Because "apple" is hit, not just "apple care".How to implement this query_string?

Hello @S-Dragon0302

As per the table :

POST /fruits/_doc
{
  "message": ["usa", "apple"]
}

POST /fruits/_doc
{
  "message": ["usa", "apple", "banana"]
}

POST /fruits/_doc
{
  "message": ["usa", "apple", "apple care"]
}

POST /fruits/_doc
{
  "message": ["usa", "apple care"]
}

POST /fruits/_doc
{
  "message": ["usa", "apple", "banana", "apple care"]
}

#ambigous word = None
GET /fruits/_search
{
  "query": {
    "bool": {
      "must": [
        { "match": { "message": "usa" }},
        { "match": { "message": "apple" }}
      ],
      "must_not": [
        { "match": { "message": "banana" }}
      ]
    }
  }
}

#ambigous word = apple care
GET /fruits/_search
{
  "query": {
    "bool": {
      "must": [
        { "match": { "message": "usa" }},
        { "match": { "message": "apple" }}
      ],
      "must_not": [
        { "match": { "message": "banana" }}
      ],
      "filter": {
        "script": {
          "script": {
            "source": """
              def kws = doc['message.keyword'].size() == 0 ? [] : doc['message.keyword'];
              return !kws.contains('apple care') || kws.contains('apple');
            """,
            "lang": "painless"
          }
        }
      }
    }
  }
}

Thanks!!

Using scripts can achieve this, but the performance is too poor.
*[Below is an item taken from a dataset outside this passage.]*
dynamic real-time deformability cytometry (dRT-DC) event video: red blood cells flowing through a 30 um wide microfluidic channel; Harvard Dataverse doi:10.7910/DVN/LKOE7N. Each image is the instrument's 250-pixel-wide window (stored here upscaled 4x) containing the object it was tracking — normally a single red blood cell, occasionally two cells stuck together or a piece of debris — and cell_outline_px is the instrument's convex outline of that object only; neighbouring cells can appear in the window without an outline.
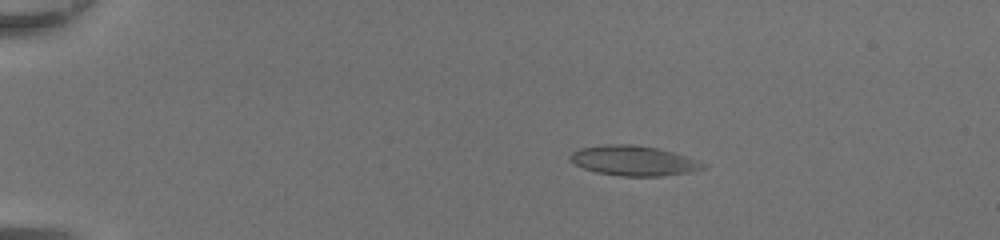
{"species": "common noctule bat (a hibernating species)", "species_latin": "Nyctalus noctula", "temperature_condition": "room temperature", "stored_images_in_passage": 40, "camera_frame_rate_fps": 3000, "um_per_image_px": 0.085, "animal": {"sex": "female", "body_mass_g": 20.0, "forearm_length_mm": 54.0}, "frame": {"image": 1, "passage_image": 1, "time_ms": 0.0, "image_size_px": [1000, 240], "cell_outline_px": [[708, 164], [704, 168], [692, 172], [660, 176], [620, 176], [596, 172], [584, 168], [568, 160], [568, 156], [572, 152], [580, 148], [604, 144], [632, 144], [656, 148], [672, 152]], "centroid_in_image_um": [53.83, 13.66], "position_along_channel_um": 31.2, "area_um2": 23.18}}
I have hundreds of billions of data entries, and the storage is at the PB level.

Maybe of interest: in this demo users can choose which interpretation of the ambiguous search term “ice” they want and search for only that. This uses clustering and binary vectors so may require changes to both indexing and user behaviours but does solve this sort of problem.